Long-term, IDC expects spending on compute and storage cloud infrastructure to have a compound annual growth rate (CAGR) of 11.3% over the 2021-2025 forecast period, reaching $112.9 billion in 2025 and accounting for 66.1% of total compute and storage infrastructure spend. Shared cloud infrastructure will account for 67.5% of this amount, growing at a 10.5% CAGR. Spending on dedicated cloud infrastructure will grow at a CAGR of 13.1%. Spending on non-cloud infrastructure will rebound slightly in 2021 but will flatten out at a CAGR of 0.3%, reaching $57.9 billion in 2025. Spending by service providers on compute and storage infrastructure is expected to grow at a 10.1% CAGR, reaching $108.8 billion in 2025.
IDC's Worldwide Quarterly Enterprise Infrastructure Tracker: Buyer and Cloud Deployment is designed to provide clients with a better understanding of what portion of the compute and storage hardware markets are being deployed in cloud environments. The Tracker breaks out each vendors' revenue into shared and dedicated cloud environments for historical data and provides a five-year forecast. This Tracker is part of the Worldwide Quarterly Enterprise Infrastructure Tracker, which provides a holistic total addressable market view of the four key enabling infrastructure technologies for the datacenter (servers, external enterprise storage systems, and purpose-built appliances: HCI and PBBA).

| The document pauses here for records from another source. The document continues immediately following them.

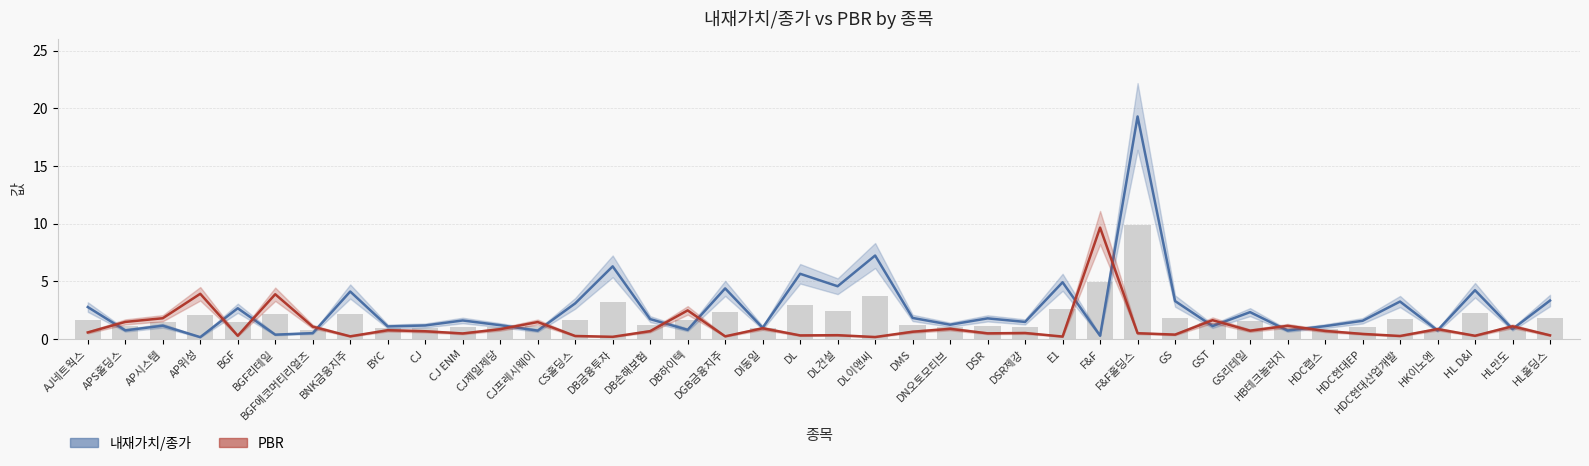

Which category has the highest value in the 내재가치/종가 series?

F&F홀딩스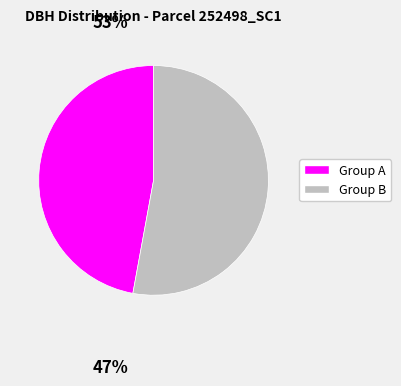

How many slices are in this pie chart?

2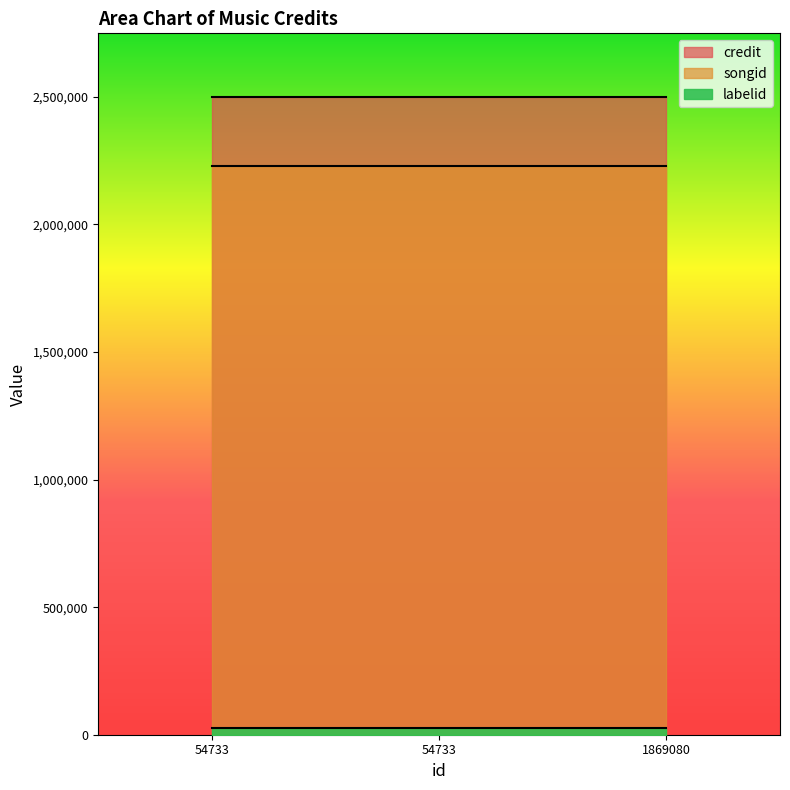

At which label is songid closest to 2228155?

54733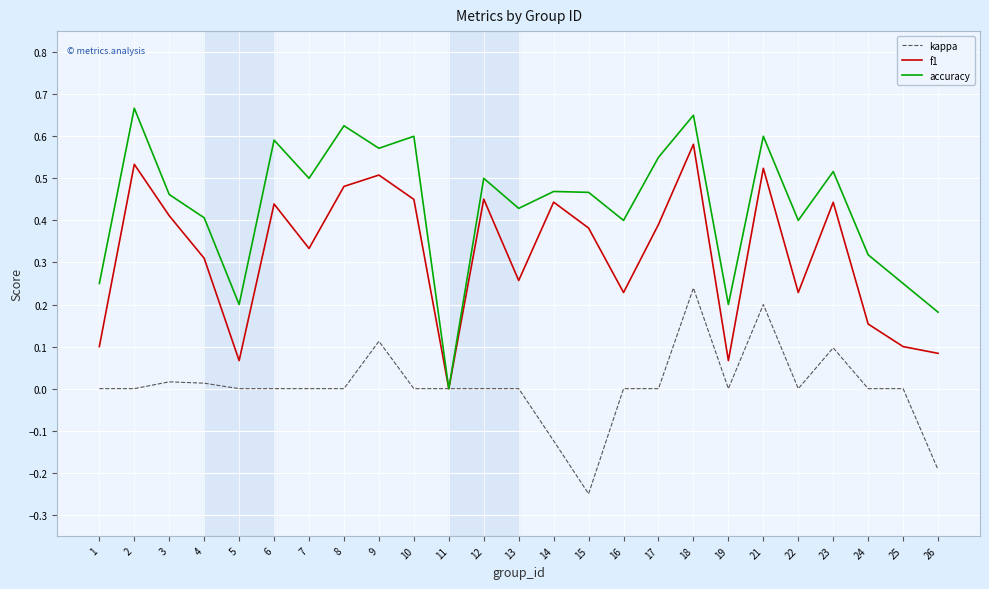

How many lines are shown in the chart?

3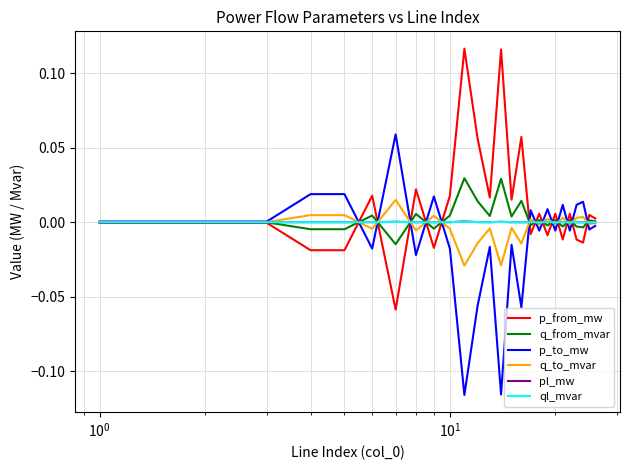

Does the chart have visible grid lines?

Yes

IDC defines cloud services more formally through a checklist of key attributes that an offering must manifest to end users of the service. Shared cloud services are shared among unrelated enterprises and consumers; open to a largely unrestricted universe of potential users; and designed for a market, not a single enterprise. The shared cloud market includes a variety of services designed to extend or, in some cases, replace IT infrastructure deployed in corporate datacenters; these services in total are called public cloud services. The shared cloud market also includes digital services such as media/content distribution, sharing and search, social media, and e-commerce. Dedicated cloud services are shared within a single enterprise or an extended enterprise with restrictions on access and level of resource dedication and defined/controlled by the enterprise (and beyond the control available in public cloud offerings); can be onsite or offsite; and can be managed by a third-party or in-house staff. In dedicated cloud that is managed by in-house staff, "vendors (cloud service providers)" are equivalent to the IT departments/shared service departments within enterprises/groups. In this utilization model, where standardized services are jointly used within the enterprise/group, business departments, offices, and employees are the "service users."